>>>>

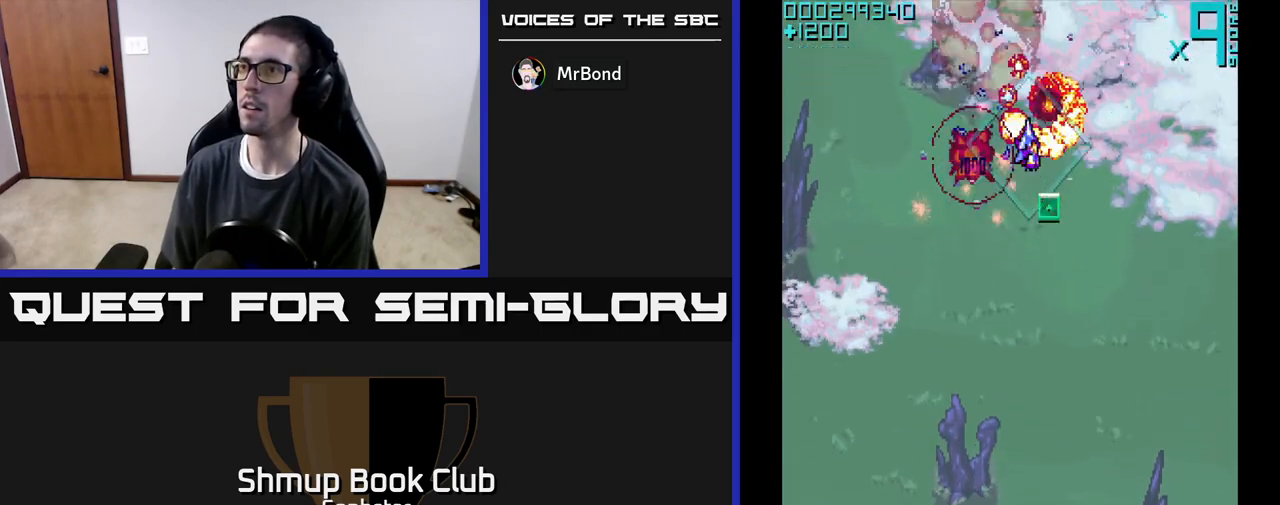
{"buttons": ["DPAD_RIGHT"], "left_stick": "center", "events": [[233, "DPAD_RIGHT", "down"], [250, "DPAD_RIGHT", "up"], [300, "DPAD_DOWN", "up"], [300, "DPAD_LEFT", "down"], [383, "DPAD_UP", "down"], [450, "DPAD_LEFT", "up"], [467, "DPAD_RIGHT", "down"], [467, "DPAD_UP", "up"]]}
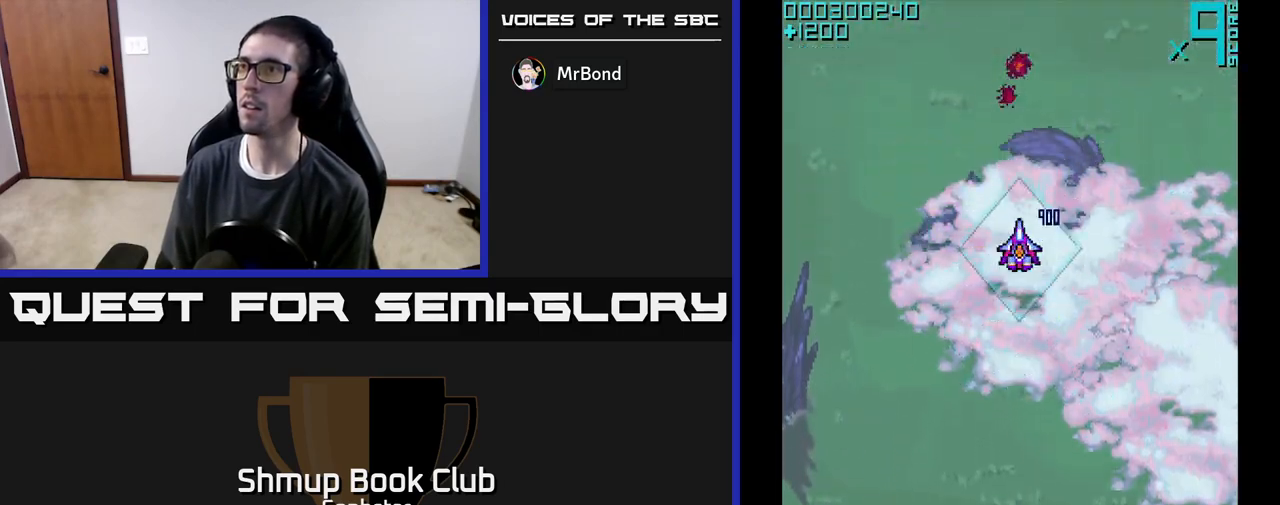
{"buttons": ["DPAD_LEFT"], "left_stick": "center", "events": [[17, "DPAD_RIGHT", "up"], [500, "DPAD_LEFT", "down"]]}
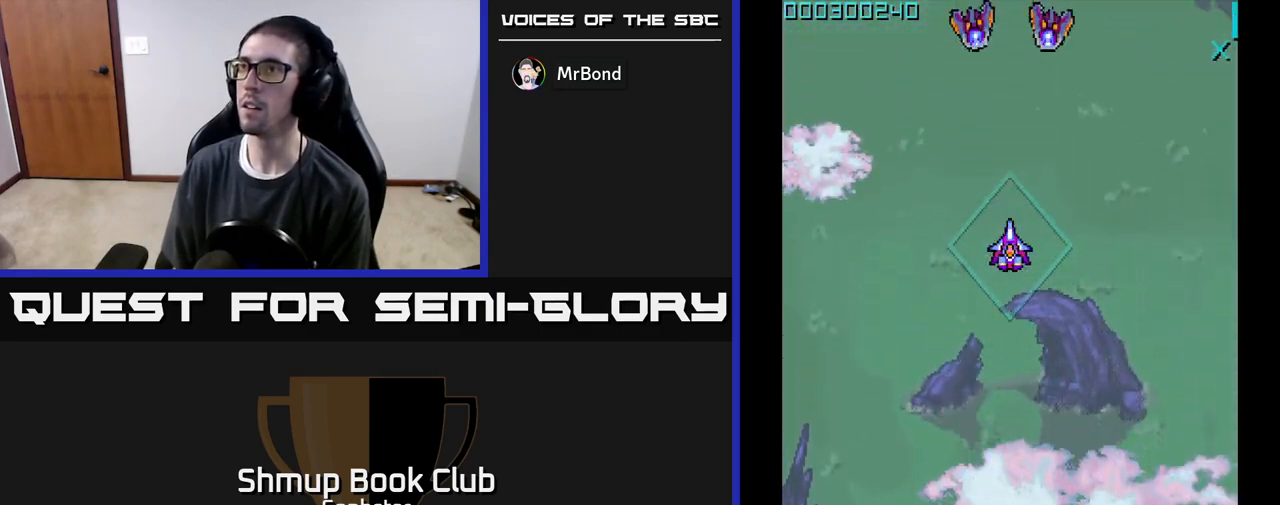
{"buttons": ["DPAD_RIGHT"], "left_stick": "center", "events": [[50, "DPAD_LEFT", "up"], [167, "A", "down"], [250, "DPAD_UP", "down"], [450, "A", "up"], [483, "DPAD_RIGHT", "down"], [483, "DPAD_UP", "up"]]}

<<<<

Your goal: Write out the data above exactly as it appears, but without any image.

Your solution:
{"buttons": ["DPAD_RIGHT"], "left_stick": "center", "events": [[233, "DPAD_RIGHT", "down"], [250, "DPAD_RIGHT", "up"], [300, "DPAD_DOWN", "up"], [300, "DPAD_LEFT", "down"], [383, "DPAD_UP", "down"], [450, "DPAD_LEFT", "up"], [467, "DPAD_RIGHT", "down"], [467, "DPAD_UP", "up"]]}
{"buttons": ["DPAD_LEFT"], "left_stick": "center", "events": [[17, "DPAD_RIGHT", "up"], [500, "DPAD_LEFT", "down"]]}
{"buttons": ["DPAD_RIGHT"], "left_stick": "center", "events": [[50, "DPAD_LEFT", "up"], [167, "A", "down"], [250, "DPAD_UP", "down"], [450, "A", "up"], [483, "DPAD_RIGHT", "down"], [483, "DPAD_UP", "up"]]}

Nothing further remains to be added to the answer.